6. The failure detection method for an inverter according to claim 2, wherein, before the step of performing Fourier transformation on output voltage signals of an inverter, training of the neural network model is performed at least once, and the training comprises steps of: performing Fourier transformation on the output signals of the inverter in a preset failure state, so as to obtain voltage harmonic signals; inputting the Fourier-transformed voltage harmonic signals into the neural network model; and determining a weight of the neural network model according to the input signals of the neural network model and a preset output signal of the neural network model, so as to determine a classification mechanism of the neural network model, the preset output signal being corresponding to the preset failure state.

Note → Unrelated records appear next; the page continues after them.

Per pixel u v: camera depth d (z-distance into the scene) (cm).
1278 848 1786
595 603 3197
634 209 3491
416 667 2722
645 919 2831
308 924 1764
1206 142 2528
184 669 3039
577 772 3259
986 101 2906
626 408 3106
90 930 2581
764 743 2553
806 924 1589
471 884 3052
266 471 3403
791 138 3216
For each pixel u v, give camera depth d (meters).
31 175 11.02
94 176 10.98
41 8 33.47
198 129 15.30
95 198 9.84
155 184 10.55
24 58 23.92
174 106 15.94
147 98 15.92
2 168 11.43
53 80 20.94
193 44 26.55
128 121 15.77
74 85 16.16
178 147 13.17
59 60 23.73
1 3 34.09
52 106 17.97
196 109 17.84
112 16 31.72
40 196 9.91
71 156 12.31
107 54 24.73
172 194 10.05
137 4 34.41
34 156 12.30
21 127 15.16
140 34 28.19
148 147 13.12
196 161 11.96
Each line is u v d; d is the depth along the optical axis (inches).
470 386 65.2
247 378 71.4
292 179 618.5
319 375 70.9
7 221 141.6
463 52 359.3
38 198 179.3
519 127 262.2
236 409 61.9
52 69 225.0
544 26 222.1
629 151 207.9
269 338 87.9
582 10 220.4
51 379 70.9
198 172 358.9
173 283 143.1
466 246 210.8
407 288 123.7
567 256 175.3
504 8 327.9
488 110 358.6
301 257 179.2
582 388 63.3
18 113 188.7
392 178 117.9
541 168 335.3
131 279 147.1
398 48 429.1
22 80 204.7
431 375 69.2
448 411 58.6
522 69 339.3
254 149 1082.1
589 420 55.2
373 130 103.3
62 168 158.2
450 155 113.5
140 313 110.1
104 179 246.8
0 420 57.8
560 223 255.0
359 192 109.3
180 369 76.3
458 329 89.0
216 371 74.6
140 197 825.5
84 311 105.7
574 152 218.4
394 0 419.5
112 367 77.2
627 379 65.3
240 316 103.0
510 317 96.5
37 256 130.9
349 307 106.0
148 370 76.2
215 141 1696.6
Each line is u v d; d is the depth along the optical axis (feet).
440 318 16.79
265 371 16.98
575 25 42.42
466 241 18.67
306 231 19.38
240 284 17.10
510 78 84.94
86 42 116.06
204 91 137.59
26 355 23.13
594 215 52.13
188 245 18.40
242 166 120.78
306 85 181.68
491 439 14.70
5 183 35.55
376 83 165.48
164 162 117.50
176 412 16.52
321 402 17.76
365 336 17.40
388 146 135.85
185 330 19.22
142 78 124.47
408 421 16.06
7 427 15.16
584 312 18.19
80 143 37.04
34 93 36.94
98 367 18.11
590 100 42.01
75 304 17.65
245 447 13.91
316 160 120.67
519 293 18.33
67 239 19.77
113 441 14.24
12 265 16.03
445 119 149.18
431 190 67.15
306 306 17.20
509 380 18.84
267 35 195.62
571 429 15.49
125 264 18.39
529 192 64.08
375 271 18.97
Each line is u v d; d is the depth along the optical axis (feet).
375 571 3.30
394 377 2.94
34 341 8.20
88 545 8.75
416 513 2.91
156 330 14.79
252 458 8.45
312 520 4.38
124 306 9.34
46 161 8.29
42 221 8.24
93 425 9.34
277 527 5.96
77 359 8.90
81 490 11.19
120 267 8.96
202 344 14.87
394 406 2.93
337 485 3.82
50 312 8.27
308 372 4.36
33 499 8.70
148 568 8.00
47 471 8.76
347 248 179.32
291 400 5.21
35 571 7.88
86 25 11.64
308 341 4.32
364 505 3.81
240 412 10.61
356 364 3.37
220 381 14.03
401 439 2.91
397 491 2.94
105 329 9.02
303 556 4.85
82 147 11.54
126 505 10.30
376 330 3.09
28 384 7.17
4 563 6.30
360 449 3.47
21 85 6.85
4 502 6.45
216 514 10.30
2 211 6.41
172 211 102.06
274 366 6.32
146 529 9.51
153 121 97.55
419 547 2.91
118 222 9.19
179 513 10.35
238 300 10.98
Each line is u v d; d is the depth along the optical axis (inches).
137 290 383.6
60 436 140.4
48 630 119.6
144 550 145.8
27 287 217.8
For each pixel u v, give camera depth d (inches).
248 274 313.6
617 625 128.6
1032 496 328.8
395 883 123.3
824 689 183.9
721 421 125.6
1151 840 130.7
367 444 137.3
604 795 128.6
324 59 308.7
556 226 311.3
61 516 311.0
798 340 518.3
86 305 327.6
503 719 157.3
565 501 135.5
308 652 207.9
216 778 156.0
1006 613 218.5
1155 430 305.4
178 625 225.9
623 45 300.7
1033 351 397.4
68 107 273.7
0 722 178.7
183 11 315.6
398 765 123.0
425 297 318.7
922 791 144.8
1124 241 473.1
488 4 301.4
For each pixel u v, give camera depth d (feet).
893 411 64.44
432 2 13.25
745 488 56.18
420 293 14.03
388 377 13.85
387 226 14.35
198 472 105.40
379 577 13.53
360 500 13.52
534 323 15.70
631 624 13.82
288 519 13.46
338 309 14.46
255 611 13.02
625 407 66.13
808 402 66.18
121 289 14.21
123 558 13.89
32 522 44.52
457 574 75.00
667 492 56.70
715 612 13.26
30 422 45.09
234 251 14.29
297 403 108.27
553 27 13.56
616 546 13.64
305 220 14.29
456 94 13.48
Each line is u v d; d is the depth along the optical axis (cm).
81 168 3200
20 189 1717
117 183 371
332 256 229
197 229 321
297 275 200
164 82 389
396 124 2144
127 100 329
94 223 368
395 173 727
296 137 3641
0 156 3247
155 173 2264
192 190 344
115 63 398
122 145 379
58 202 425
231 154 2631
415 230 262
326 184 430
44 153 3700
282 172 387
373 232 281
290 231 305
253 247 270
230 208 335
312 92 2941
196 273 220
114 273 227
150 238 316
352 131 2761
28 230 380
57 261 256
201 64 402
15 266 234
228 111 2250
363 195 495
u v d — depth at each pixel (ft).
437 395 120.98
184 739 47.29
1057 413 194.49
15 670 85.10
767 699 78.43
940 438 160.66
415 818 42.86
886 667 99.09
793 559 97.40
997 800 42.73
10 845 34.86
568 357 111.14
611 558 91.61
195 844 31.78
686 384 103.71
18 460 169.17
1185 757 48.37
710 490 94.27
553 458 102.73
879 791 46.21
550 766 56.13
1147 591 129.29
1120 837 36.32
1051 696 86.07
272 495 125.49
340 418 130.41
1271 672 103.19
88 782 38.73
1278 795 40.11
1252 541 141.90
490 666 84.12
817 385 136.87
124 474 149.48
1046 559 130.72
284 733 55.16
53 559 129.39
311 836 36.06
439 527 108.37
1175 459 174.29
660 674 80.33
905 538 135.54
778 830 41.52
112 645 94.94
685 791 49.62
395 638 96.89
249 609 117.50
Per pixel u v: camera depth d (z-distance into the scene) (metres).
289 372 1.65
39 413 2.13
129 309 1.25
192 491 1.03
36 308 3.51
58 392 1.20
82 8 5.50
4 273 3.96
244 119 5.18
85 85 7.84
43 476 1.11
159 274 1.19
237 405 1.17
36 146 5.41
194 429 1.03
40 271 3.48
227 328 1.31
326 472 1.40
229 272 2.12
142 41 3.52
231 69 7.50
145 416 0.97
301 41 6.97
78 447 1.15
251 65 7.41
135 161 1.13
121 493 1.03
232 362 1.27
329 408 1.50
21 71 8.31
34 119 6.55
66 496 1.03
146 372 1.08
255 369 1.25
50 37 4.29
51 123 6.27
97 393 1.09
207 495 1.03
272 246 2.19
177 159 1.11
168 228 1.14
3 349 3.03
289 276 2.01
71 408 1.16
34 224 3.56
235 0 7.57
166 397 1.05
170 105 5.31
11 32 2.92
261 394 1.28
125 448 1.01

7. The failure detection method for an inverter according to claim 6, wherein training of the neural network model is performed multiple times, wherein, a modulation ratio of the inverter is adjusted, so as to obtain a plurality of different modulation ratios, and training of the neural network model is performed once with respect to each of the obtained modulation ratios.

8. The failure detection method for an inverter according to claim 6, wherein, before the step of performing Fourier transformation on output voltage signals of an inverter, testing of the neural network model is performed at least once, and the testing comprises steps of: adjusting the modulation ratio of the inverter into a value different from the modulation ratio in corresponding training, and performing Fourier transformation on the output signals of the inverter in the preset failure state to obtain voltage harmonic signals; inputting the Fourier-transformed voltage harmonic signals into the neural network model; and comparing an actual output signal of the neural network model with the preset output signal to determine whether they are consistent.

9. The failure detection method for an inverter according to claim 8, wherein testing of the neural network model is performed multiple times.

10. A failure detection device for an inverter, comprising: a signal transformation unit, configured to perform Fourier transformation on output voltage signals of an inverter to obtain voltage harmonic signals; a classification unit, configured to classify the Fourier-transformed voltage harmonic signals; and a failure determination unit, configured to determine a failure type corresponding to the Fourier-transformed voltage harmonic signals.

11. The failure detection device for an inverter according to claim 10, wherein a neural network model is provided in the classification unit, and the Fourier-transformed voltage harmonic signals are classified by using the neural network model.

12. The failure detection device for an inverter according to claim 10, wherein the output voltage signals of the inverter comprise analog voltage signals, and the failure detection device further comprises an analog-to-digital conversion unit connected between the inverter and the signal transformation unit, the analog-to-digital conversion unit is configured to convert the analog voltage signals into digital voltage signals, and the signal transformation unit performs Fourier transformation on the converted digital voltage signals.

13. The failure detection device for an inverter according to claim 11, wherein the classification unit performs normalization on input signals of the neural network model, and then performs dimensionality reduction on the normalized signals.